I generated 700 1024x1024 images of female faces using an API. I labelled them either as attractive or unattractive.
The neural net should learn which face I find attractive and which not. But the accuracy is worse than a random guess.
To crop the background I used a cascade classifier from the opencv library.
def crop_background(img):
np_img = np.array(img, dtype='uint8')
face_cascade = cv2.CascadeClassifier();
face_cascade.load(cv2.data.haarcascades + 'haarcascade_frontalface_default.xml');
faces = face_cascade.detectMultiScale(np_img)
if (len(faces) == 0):
return img
(x, y, w, h) = faces[0]
face = np_img[x:x+w, y:y+h, :]
return PILImage.create(face)
I use fastai to build a model quick.
dls = ImageDataLoaders.from_folder(
path, get_image_files(path), valid_pct=0.2, seed=42, item_tfms=[Transform(crop_background), Resize(224)], bs=4)

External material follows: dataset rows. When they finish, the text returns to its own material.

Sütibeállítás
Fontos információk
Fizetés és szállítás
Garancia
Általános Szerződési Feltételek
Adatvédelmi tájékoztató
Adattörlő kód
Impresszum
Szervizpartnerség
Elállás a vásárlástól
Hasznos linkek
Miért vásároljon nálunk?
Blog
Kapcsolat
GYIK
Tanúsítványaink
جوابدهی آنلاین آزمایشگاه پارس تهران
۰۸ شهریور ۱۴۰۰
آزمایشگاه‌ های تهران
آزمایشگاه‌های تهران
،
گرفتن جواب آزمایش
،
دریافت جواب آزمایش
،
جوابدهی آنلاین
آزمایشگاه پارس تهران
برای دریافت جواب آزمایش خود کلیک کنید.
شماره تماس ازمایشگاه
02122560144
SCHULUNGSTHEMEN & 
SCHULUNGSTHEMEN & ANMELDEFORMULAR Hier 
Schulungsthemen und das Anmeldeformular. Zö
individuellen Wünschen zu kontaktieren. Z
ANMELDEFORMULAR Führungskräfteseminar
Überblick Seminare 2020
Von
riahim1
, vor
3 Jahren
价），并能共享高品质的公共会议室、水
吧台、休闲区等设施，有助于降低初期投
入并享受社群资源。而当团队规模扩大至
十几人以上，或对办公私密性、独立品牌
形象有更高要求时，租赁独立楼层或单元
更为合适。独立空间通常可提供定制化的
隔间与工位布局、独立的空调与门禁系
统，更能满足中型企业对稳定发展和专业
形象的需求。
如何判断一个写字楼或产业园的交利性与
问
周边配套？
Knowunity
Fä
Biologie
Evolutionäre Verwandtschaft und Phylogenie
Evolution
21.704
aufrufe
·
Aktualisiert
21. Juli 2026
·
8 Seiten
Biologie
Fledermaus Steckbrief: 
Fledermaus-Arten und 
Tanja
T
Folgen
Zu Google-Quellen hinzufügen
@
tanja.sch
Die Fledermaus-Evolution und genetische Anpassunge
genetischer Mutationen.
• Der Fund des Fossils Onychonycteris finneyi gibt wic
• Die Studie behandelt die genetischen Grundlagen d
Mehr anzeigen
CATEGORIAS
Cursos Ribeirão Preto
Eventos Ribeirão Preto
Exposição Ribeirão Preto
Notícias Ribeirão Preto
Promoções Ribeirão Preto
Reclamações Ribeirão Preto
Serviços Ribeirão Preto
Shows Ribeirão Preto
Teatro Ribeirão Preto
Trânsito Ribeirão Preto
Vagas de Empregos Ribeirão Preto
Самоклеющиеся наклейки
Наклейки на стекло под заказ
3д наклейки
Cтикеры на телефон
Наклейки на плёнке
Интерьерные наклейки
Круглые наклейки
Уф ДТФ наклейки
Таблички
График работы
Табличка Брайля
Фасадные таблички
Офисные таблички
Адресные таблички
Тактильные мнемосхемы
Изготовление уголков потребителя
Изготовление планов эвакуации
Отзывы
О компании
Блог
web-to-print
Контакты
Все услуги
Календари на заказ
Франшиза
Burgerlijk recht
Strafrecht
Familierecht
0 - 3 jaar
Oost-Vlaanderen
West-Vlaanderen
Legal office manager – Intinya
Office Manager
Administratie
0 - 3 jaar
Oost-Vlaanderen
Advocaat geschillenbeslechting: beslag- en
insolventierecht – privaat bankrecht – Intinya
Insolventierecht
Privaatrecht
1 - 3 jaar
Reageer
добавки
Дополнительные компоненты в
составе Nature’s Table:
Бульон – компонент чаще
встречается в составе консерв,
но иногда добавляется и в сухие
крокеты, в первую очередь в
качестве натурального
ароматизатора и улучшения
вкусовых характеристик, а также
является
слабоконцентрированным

I used a pretrained resnet34 as the architecture.
learn = vision_learner(dls, resnet34, metrics=error_rate)
learn.fine_tune(2)
I expected the accuracy to be around 90%. But the accuracy is around 50% not better than random guessing.
I thought about generating more data or running for more epochs or using a different architecture.